[Collected data]

===============

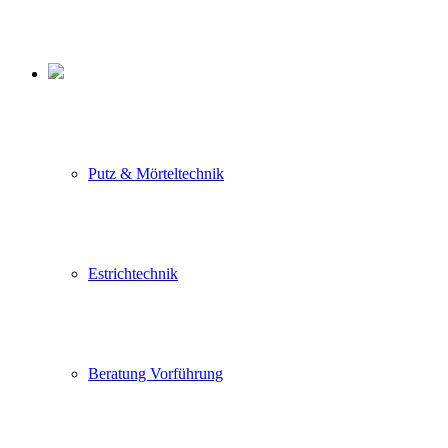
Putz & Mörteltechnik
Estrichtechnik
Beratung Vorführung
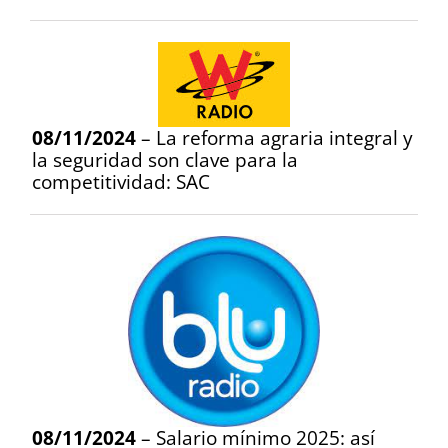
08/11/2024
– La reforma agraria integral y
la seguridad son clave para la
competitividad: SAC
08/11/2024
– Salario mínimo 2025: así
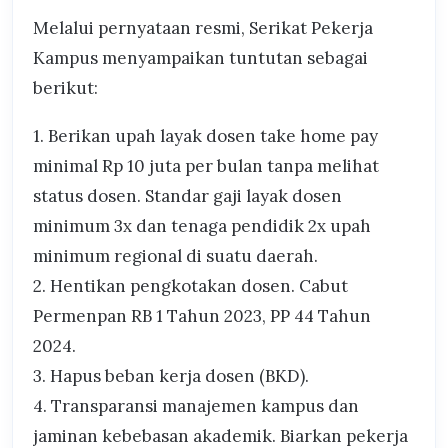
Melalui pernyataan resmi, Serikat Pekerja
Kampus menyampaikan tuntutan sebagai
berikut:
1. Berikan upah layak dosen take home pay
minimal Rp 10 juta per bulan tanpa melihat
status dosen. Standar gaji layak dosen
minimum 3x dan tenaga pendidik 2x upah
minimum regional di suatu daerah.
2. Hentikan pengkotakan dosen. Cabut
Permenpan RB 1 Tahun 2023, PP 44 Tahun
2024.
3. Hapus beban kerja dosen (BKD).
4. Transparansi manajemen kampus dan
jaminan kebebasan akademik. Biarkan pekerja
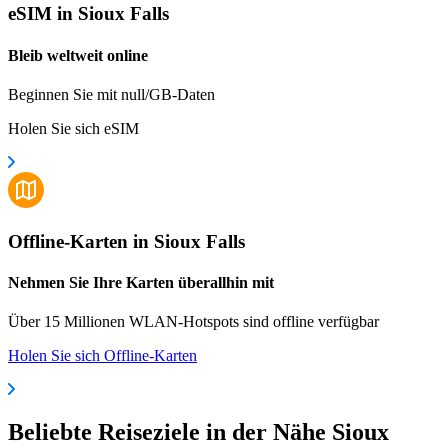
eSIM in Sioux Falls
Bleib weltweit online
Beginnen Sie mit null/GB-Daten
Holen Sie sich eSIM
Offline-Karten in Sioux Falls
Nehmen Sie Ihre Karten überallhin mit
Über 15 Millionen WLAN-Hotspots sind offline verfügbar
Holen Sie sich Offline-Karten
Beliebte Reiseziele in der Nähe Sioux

===============

#### What to do:
Please copy only the lines from the one with "Offline-Karten in Sioux Falls" through the final line of the records above, both ends included.

#### Result of this task:
Offline-Karten in Sioux Falls
Nehmen Sie Ihre Karten überallhin mit
Über 15 Millionen WLAN-Hotspots sind offline verfügbar
Holen Sie sich Offline-Karten
Beliebte Reiseziele in der Nähe Sioux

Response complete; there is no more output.